━━━━━ Page extract ━━━━━
Sudan’s ex-PM says country overtaken by a ‘minority party’
February 15, 2010 (KHARTOUM) –The former Sudanese Prime Minister Al-Sadiq Al-Mahdi launched his presidential elections campaign by directing fierce criticism against the ruling National Congress Party (NCP) describing it as a “minority party”.
Al-Mahdi is one among 12 other presidential hopefuls including NCP leader and current president Omer Hassan Al-Bashir.
“The plight of our country was escalated by a minority party seizing power and imposing a single identity, an Arab Muslim [one] on a country with multiple religions and cultures and considering [anyone] refusing to comply with this trend a rogue,” the Umma Party leader said in a press conference today.
“This approach is the one that turned a security war to a jihadist war, deepening the national rift and attracting to an internal conflict outside parties which used to intervene timidly but are now intervening aggressively,” he added.
Opposition parties often blame Bashir and his party for overthrowing the democratically elected government of Al-Mahdi in 1989 which was close to signing a peace agreement with Sudan People Liberation Movement (SPLM) led by its late leader John Garang.
They further claim that following the coup, the new Sudanese army intensified its campaign in the South seeking to impose a military solution and creating a secessionist mood that did not exist before.
Al-Mahdi said that the NCP sought to garner Darfuri support using policies that that destroyed the socio-political fabric in the region and crushing the armed rebellion using “ethnic weapon” which led to “politicized ethnicity” and a “humanitarian crisis due to crimes against humanity” which led to international intervention.
Darfur has historically been the stronghold of the Umma party but observers say that the support has weakened through the years and many Darfuris say that Al-Mahdi has abandoned their plight and sided with the NCP.
The Umma party chief mocked NCP claims that they have eliminated long lines of people seeking to obtain basic necessities such as bread or gasoline and outlined what he described as “new ranks” created.
– Ranks of people fleeing from the oppression of the regime and deteriorating livelihood to the four corners of the world: 6 million.
– Ranks of those whose villages were bombed and burned and fled displacement internally and externally: 3 million.
– Ranks of those removed from the civil service for no good cause: 300,000.
– Victims of torture in the “ghost houses”.
– 28 Ramadan military officers who were executed without fair trials.
– Victims of carrying hard currency including Magdi, Gerges and others whose blood are crying for justice before God and people.
━━━━━ Extracted entries ━━━━━
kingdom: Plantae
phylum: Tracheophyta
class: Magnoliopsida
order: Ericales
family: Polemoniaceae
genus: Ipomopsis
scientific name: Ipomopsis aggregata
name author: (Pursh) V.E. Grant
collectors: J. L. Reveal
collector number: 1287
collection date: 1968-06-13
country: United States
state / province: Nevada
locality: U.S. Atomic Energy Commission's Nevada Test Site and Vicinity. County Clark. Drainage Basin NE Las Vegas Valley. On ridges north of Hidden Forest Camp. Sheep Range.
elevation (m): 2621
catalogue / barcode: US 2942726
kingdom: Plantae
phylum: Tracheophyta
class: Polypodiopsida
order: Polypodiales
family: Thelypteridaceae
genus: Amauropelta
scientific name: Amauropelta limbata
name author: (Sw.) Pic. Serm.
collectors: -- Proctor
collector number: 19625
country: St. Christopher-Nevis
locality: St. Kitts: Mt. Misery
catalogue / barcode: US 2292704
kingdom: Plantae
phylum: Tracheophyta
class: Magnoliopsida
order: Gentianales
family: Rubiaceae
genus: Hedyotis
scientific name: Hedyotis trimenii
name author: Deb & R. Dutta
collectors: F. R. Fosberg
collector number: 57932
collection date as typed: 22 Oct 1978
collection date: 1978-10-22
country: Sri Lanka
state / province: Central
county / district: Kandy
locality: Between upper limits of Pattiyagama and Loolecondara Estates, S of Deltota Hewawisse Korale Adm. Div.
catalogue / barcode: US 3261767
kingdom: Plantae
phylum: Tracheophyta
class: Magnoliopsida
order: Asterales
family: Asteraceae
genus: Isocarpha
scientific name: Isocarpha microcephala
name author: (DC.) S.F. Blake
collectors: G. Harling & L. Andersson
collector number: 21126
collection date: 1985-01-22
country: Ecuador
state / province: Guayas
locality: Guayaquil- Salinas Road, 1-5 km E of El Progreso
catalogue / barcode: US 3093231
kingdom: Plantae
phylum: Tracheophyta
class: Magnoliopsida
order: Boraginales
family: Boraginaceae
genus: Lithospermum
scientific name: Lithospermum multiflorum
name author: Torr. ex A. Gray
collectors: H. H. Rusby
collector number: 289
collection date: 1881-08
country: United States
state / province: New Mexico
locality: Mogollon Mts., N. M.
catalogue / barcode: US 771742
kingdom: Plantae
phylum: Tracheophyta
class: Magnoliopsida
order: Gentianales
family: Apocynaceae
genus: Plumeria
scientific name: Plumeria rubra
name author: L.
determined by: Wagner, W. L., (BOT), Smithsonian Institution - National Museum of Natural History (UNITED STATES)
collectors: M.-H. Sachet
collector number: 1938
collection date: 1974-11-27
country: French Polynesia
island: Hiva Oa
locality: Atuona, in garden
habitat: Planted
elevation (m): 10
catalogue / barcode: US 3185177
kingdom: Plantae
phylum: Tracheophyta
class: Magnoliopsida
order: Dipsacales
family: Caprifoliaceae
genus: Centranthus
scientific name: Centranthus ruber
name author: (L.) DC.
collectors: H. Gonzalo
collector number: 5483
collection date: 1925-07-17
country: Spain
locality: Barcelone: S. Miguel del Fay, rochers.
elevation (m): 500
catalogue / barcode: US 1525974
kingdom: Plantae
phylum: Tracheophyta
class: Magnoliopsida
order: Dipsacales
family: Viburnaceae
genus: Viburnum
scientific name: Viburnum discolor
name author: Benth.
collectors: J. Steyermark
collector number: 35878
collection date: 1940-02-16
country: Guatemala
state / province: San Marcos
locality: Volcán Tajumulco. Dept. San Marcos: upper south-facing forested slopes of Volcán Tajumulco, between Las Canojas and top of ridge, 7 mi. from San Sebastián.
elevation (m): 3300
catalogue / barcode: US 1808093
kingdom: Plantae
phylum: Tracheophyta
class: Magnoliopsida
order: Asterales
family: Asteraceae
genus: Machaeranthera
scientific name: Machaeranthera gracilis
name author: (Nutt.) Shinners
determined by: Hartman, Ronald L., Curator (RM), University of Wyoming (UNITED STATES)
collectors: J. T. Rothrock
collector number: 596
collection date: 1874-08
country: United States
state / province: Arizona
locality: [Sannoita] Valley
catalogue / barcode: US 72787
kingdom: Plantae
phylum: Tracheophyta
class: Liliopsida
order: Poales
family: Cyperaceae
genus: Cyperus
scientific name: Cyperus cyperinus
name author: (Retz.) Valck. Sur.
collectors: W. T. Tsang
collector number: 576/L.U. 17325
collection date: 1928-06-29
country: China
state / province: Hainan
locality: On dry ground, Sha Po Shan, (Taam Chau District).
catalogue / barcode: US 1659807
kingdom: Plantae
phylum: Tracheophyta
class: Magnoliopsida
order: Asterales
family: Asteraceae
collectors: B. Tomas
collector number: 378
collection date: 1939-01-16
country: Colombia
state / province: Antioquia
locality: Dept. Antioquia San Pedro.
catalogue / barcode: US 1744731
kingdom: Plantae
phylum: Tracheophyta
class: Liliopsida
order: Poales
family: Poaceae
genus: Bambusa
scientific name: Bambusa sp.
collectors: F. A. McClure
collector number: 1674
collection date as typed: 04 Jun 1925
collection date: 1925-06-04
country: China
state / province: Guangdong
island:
━━━━━
→ **Task objective**
Repeat, word for word, the passage of the Sudan election article starting with "The Umma party chief" and going on through "externally: 3 million.".

→ **Finished task**
The Umma party chief mocked NCP claims that they have eliminated long lines of people seeking to obtain basic necessities such as bread or gasoline and outlined what he described as “new ranks” created.
– Ranks of people fleeing from the oppression of the regime and deteriorating livelihood to the four corners of the world: 6 million.
– Ranks of those whose villages were bombed and burned and fled displacement internally and externally: 3 million.